> Source passage
┌────────

# Canceled block (did not pay me)



## XLnoGas (Dec 20, 2019)

Email said I didn’t have to show up to a $88 block since it’s been canceled, and that I’d still be paid.

well, the app didn’t add the earnings

i contacted support.. guess what their resolution was?

$42 adjustment due to mobile app issues...

like are you ****ing dumb or what.


----------



## nighthawk398 (Jul 21, 2015)

always make sure they scan your license


----------



## XLnoGas (Dec 20, 2019)

nighthawk398 said:


> always make sure they scan your license


Not when you get the flex email saying you don't need to show up


----------



## nighthawk398 (Jul 21, 2015)

XLnoGas said:


> Not when you get the flex email saying you don't need to show up


well fight it


----------



## XLnoGas (Dec 20, 2019)

nighthawk398 said:


> well fight it


I am. Did you not read OP? They only adjusted $42 for a $88 block. Of course I'm fighting for the other $46.


----------



## oicu812 (Aug 29, 2016)

Usually those cancelled blocks take several days after the date for the block for a manual adjustment to be made.


----------



## GrumpZilla (Nov 7, 2019)

Was the block pre-cancelled in the calendar as well? If they auto cancelled on their end, yah..that could be a crap situation to be in. Otherwise I would still always show up at the warehouse and have someone scan my license, and tell me to leave. I also get their name and have them show me their id. They fking hate it, but they do it.


----------



## Paladin220 (Jun 2, 2017)

Every email I've ever seen about a block being cancelled ahead of time and to not show up for the block has stated that you will not get paid for that block. You should probably reread the email.


----------



## XLnoGas (Dec 20, 2019)

Paladin220 said:


> Every email I've ever seen about a block being cancelled ahead of time and to not show up for the block has stated that you will not get paid for that block. You should probably reread the email.


you're kidding right? you will most definitely be paid if you accepted the block and it gets canceled ahead of time.

anyway... I got paid big time for the $88 they initially stiffed me: $42 adjustment, $88 adjustment, and another $88 adjustment....


----------



## brentb31 (May 23, 2018)

had one last night. 2 hour grocery block at Whole Foods. Arrive and whole foods said no orders. Getting paid $34 for showing up.


----------

└────────

> What to do
List every username that posts in the canceled-block thread above, each once.

> Extracted records

┌────────

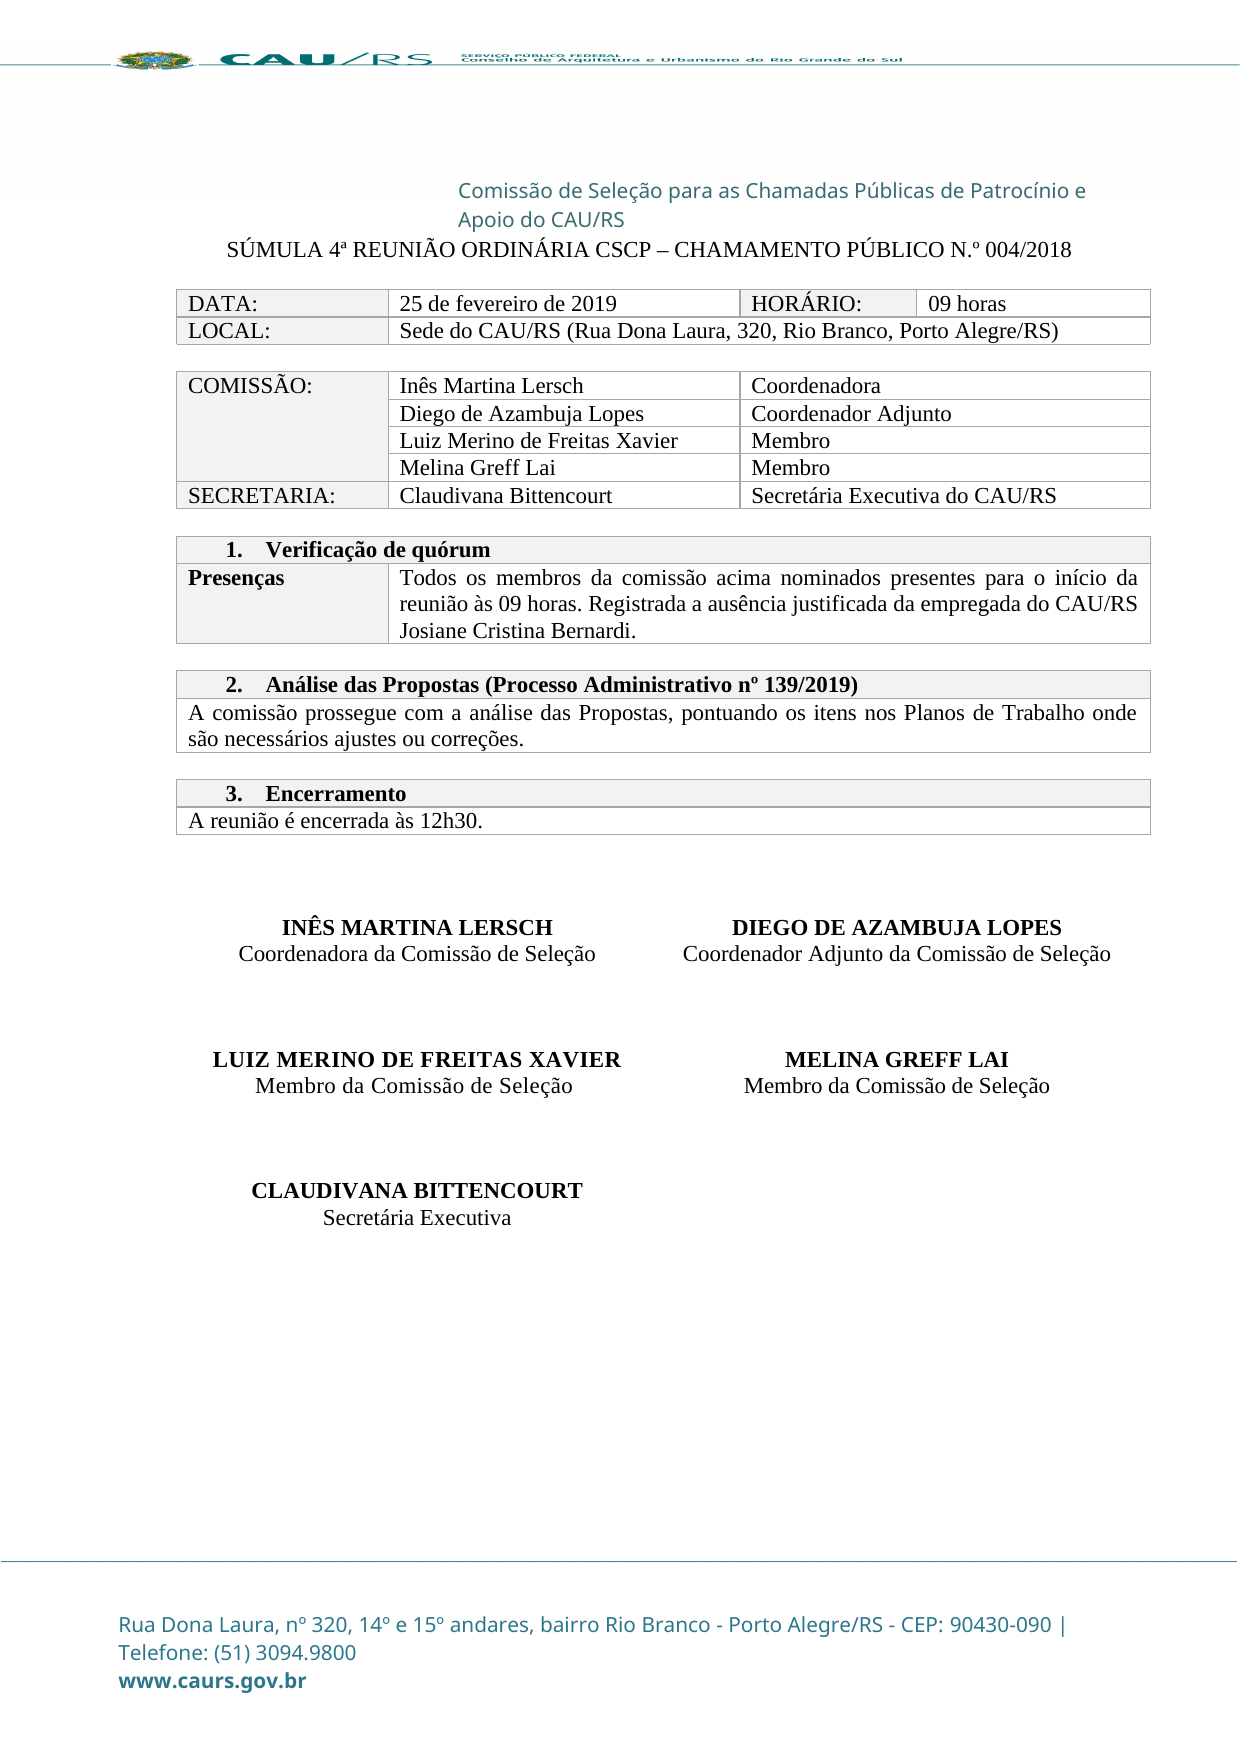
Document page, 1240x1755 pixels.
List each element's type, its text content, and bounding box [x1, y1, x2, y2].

table_cell Secretária Executiva do CAU/RS [741, 482, 1150, 508]
table_cell Membro [741, 427, 1150, 453]
text SÚMULA 4ª REUNIÃO ORDINÁRIA CSCP – CHAMAMENTO PÚBLICO N.º 004/2018 [177, 236, 1121, 263]
table_cell Membro [741, 454, 1150, 481]
table_cell [657, 1125, 1137, 1336]
table_cell MELINA GREFF LAI Membro da Comissão de Seleção [657, 967, 1137, 1125]
table_cell SECRETARIA: [177, 482, 388, 508]
table_cell [657, 1336, 1137, 1362]
table_cell Sede do CAU/RS (Rua Dona Laura, 320, Rio Branco, Porto Alegre/RS) [389, 318, 1150, 344]
table_cell [177, 644, 1150, 670]
table_header DATA: [177, 290, 388, 316]
table_cell Análise das Propostas (Processo Administrativo nº 139/2019) [177, 671, 1150, 698]
table_cell COMISSÃO: [177, 372, 388, 481]
table_cell [177, 1336, 657, 1362]
table_cell Melina Greff Lai [389, 454, 739, 481]
table_header HORÁRIO: [741, 290, 916, 316]
table_cell A reunião é encerrada às 12h30. [177, 808, 1150, 834]
table_header INÊS MARTINA LERSCH Coordenadora da Comissão de Seleção [177, 861, 657, 967]
table_header 25 de fevereiro de 2019 [389, 290, 739, 316]
table_cell CLAUDIVANA BITTENCOURT Secretária Executiva [177, 1125, 657, 1336]
table_cell Claudivana Bittencourt [389, 482, 739, 508]
table_cell LOCAL: [177, 318, 388, 344]
table_cell Encerramento [177, 780, 1150, 806]
table_cell [177, 753, 1150, 779]
table_cell Todos os membros da comissão acima nominados presentes para o início da reunião às 09 horas. Registrada a ausência justificada da empregada do CAU/RS Josiane Cristina Bernardi. [389, 564, 1150, 643]
table_cell A comissão prossegue com a análise das Propostas, pontuando os itens nos Planos de Trabalho onde são necessários ajustes ou correções. [177, 699, 1150, 752]
table_cell Presenças [177, 564, 388, 643]
table_cell Luiz Merino de Freitas Xavier [389, 427, 739, 453]
table_cell Coordenadora [741, 372, 1150, 398]
table_cell Diego de Azambuja Lopes [389, 400, 739, 426]
table_cell [177, 509, 1150, 536]
table_cell [177, 345, 1150, 371]
table_cell Verificação de quórum [177, 537, 1150, 563]
table_cell Coordenador Adjunto [741, 400, 1150, 426]
table_header DIEGO DE AZAMBUJA LOPES Coordenador Adjunto da Comissão de Seleção [657, 861, 1137, 967]
table_header 09 horas [917, 290, 1150, 316]
table_cell LUIZ MERINO de freitas XAVIER Membro da Comissão de Seleção [177, 967, 657, 1125]
table_cell Inês Martina Lersch [389, 372, 739, 398]
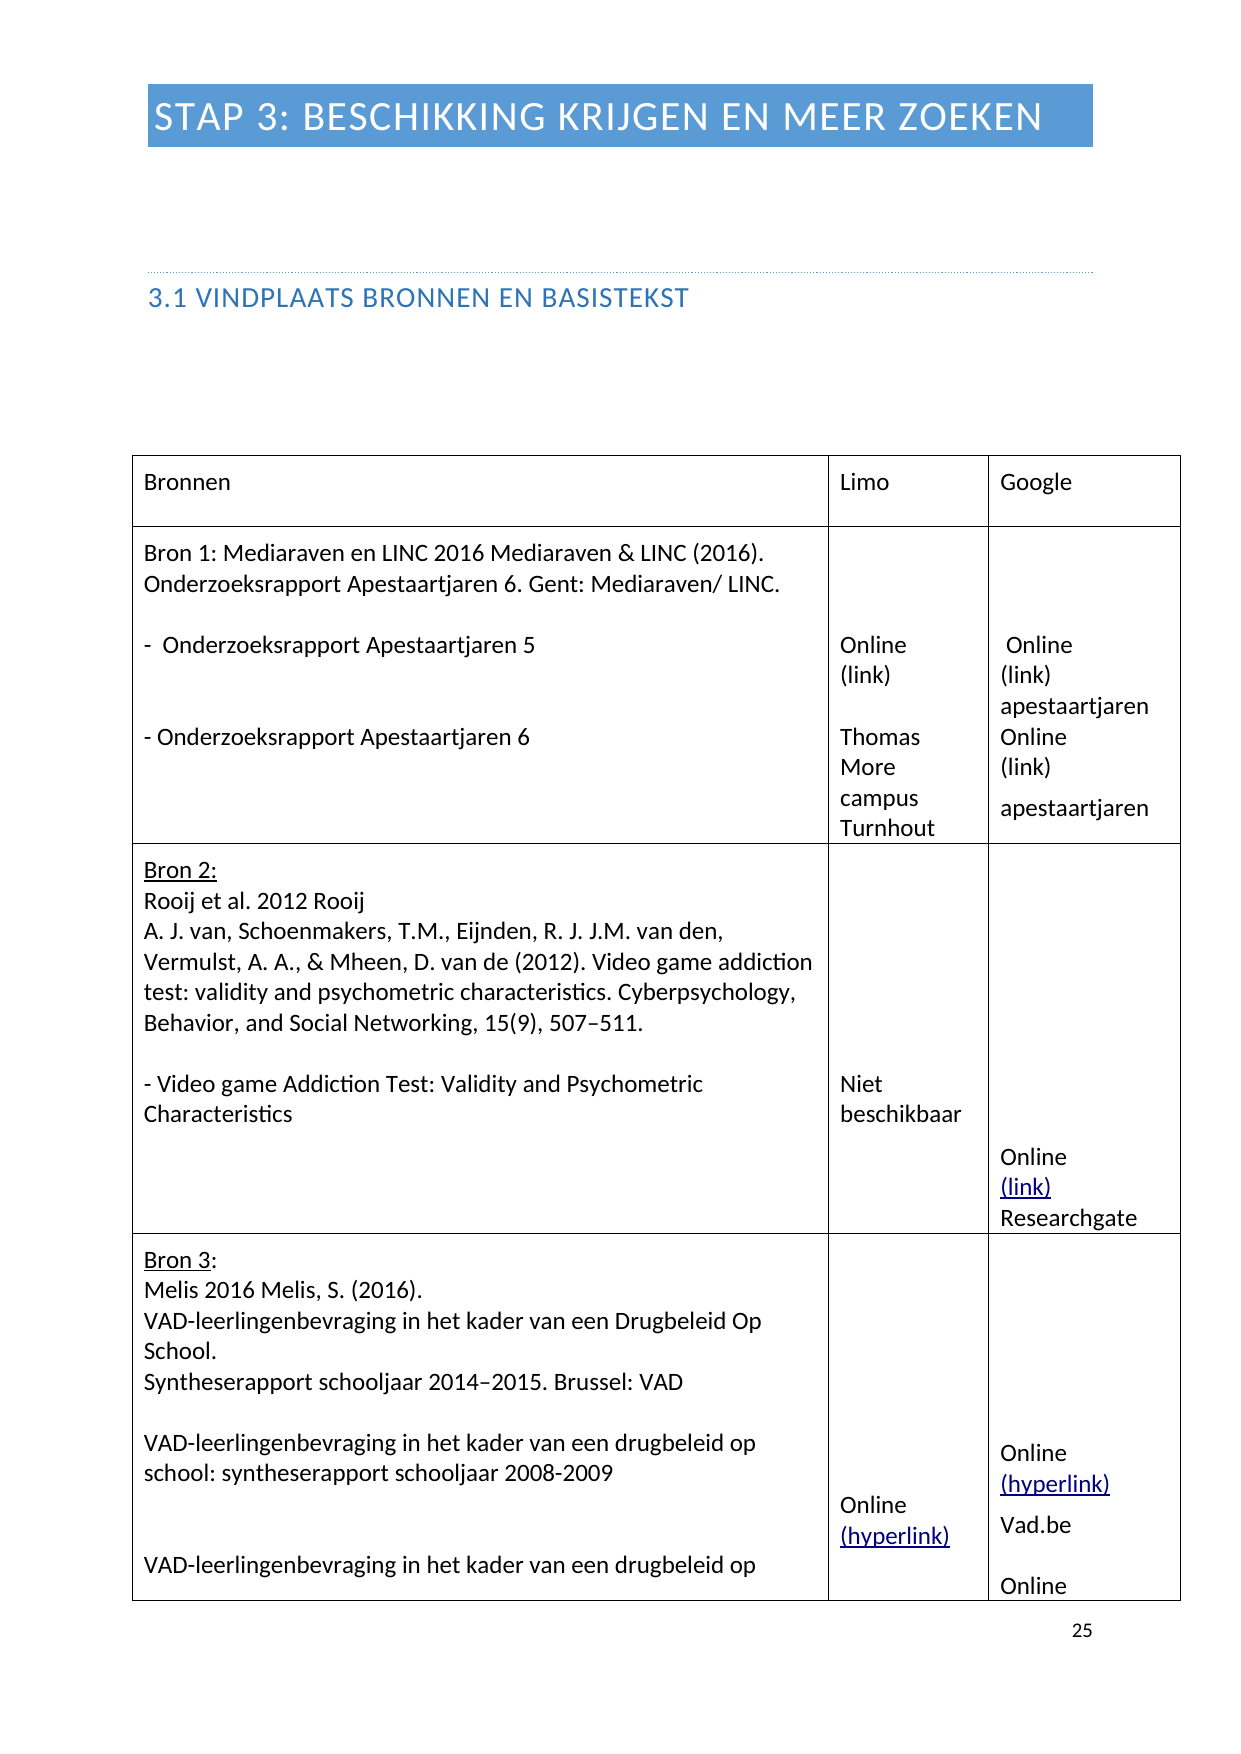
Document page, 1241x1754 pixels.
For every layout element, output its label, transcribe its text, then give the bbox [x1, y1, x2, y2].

table_cell Online (hyperlink) [829, 1234, 988, 1600]
table_cell Bron 1: Mediaraven en LINC 2016 Mediaraven & LINC (2016). Onderzoeksrapport Apestaartjaren 6. Gent: Mediaraven/ LINC. - Onderzoeksrapport Apestaartjaren 5 - Onderzoeksrapport Apestaartjaren 6 [133, 527, 828, 843]
table_header Bronnen [133, 456, 828, 526]
table_cell Bron 2: Rooij et al. 2012 Rooij A. J. van, Schoenmakers, T.M., Eijnden, R. J. J.M. van den, Vermulst, A. A., & Mheen, D. van de (2012). Video game addiction test: validity and psychometric characteristics. Cyberpsychology, Behavior, and Social Networking, 15(9), 507–511. - Video game Addiction Test: Validity and Psychometric Characteristics [133, 844, 828, 1232]
text 3.1 Vindplaats Bronnen en basistekst [148, 271, 1093, 315]
table_cell Online (link) Researchgate [989, 844, 1180, 1232]
table_cell Online (link) Thomas More campus Turnhout [829, 527, 988, 843]
table_cell Bron 3: Melis 2016 Melis, S. (2016). VAD-leerlingenbevraging in het kader van een Drugbeleid Op School. Syntheserapport schooljaar 2014–2015. Brussel: VAD VAD-leerlingenbevraging in het kader van een drugbeleid op school: syntheserapport schooljaar 2008-2009 VAD-leerlingenbevraging in het kader van een drugbeleid op [133, 1234, 828, 1600]
table_cell Online (hyperlink) Vad.be Online [989, 1234, 1180, 1600]
table_cell Online (link) apestaartjaren Online (link) apestaartjaren [989, 527, 1180, 843]
table_header Limo [829, 456, 988, 526]
subtitle Stap 3: Beschikking krijgen en meer zoeken [154, 90, 1086, 141]
table_cell Niet beschikbaar [829, 844, 988, 1232]
table_header Google [989, 456, 1180, 526]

└────────

> Exercise response
XLnoGas, nighthawk398, oicu812, GrumpZilla, Paladin220, brentb31